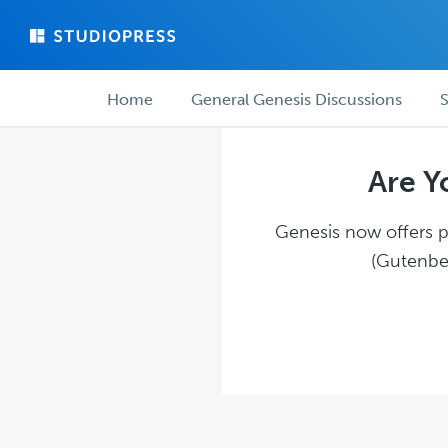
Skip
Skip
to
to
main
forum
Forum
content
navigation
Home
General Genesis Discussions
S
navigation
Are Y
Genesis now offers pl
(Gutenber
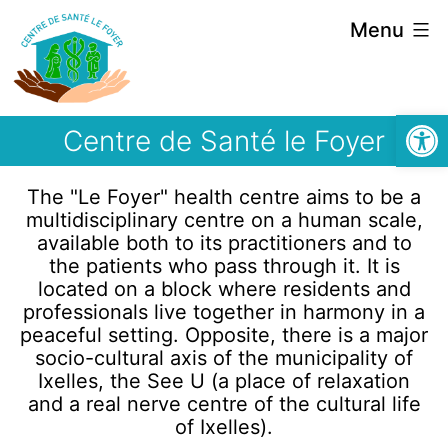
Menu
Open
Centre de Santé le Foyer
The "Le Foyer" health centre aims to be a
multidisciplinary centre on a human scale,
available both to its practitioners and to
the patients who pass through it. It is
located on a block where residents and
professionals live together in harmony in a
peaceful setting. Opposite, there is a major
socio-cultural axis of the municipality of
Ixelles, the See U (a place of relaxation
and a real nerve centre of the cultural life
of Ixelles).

■ TRY IT:
Locate the word "Ixelles" in the records above, and return each line that has it.

■ WRITTEN RESPONSE:
Ixelles, the See U (a place of relaxation
of Ixelles).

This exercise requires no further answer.